Could you return, word for word, the lines in the entries below from the line with "catalogue / barcode: US 3183364" up to and including the line with "determined by: McKee, G. S., (US), NMNH"?
>> START Material shown
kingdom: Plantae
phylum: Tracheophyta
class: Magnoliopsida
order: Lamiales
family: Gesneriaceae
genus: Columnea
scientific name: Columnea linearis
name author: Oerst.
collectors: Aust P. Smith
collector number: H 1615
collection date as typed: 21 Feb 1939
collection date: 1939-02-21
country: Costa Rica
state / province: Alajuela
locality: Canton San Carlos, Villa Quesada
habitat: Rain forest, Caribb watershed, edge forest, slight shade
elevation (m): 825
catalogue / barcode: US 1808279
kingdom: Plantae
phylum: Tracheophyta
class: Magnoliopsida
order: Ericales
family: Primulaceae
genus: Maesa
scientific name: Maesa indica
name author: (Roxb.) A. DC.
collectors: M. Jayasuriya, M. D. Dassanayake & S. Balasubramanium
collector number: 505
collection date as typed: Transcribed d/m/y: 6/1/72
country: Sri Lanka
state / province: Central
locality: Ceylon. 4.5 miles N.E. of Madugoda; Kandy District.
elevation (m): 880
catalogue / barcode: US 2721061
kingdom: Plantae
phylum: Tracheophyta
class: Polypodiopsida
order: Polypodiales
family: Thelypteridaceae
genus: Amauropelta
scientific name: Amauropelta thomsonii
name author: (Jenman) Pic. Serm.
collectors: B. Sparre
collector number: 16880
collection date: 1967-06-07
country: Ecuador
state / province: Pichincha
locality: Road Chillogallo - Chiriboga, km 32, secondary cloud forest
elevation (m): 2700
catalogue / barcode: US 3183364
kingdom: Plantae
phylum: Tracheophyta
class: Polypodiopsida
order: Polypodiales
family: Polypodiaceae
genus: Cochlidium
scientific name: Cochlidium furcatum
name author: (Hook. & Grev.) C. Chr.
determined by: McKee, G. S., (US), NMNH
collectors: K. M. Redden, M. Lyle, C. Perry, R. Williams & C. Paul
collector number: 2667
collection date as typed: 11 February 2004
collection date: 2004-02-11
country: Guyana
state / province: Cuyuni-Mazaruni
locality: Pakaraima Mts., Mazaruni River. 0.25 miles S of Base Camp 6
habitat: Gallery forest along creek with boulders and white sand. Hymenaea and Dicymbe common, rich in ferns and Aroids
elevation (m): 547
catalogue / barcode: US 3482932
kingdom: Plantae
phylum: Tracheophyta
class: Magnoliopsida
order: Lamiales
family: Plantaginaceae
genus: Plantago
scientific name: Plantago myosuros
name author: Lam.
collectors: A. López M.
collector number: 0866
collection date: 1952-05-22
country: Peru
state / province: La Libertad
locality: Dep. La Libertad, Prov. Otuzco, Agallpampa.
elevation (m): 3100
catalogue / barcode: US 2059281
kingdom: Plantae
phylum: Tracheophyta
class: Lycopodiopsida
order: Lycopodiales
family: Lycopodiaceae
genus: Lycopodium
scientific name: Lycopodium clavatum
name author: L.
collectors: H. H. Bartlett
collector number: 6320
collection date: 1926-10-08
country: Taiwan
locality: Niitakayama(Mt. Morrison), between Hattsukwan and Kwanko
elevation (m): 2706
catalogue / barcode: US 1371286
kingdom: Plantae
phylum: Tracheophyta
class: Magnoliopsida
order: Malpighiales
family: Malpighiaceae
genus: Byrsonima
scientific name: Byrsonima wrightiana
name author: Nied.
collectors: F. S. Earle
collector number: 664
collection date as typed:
>> END Material shown
Exercise result —
catalogue / barcode: US 3183364
kingdom: Plantae
phylum: Tracheophyta
class: Polypodiopsida
order: Polypodiales
family: Polypodiaceae
genus: Cochlidium
scientific name: Cochlidium furcatum
name author: (Hook. & Grev.) C. Chr.
determined by: McKee, G. S., (US), NMNH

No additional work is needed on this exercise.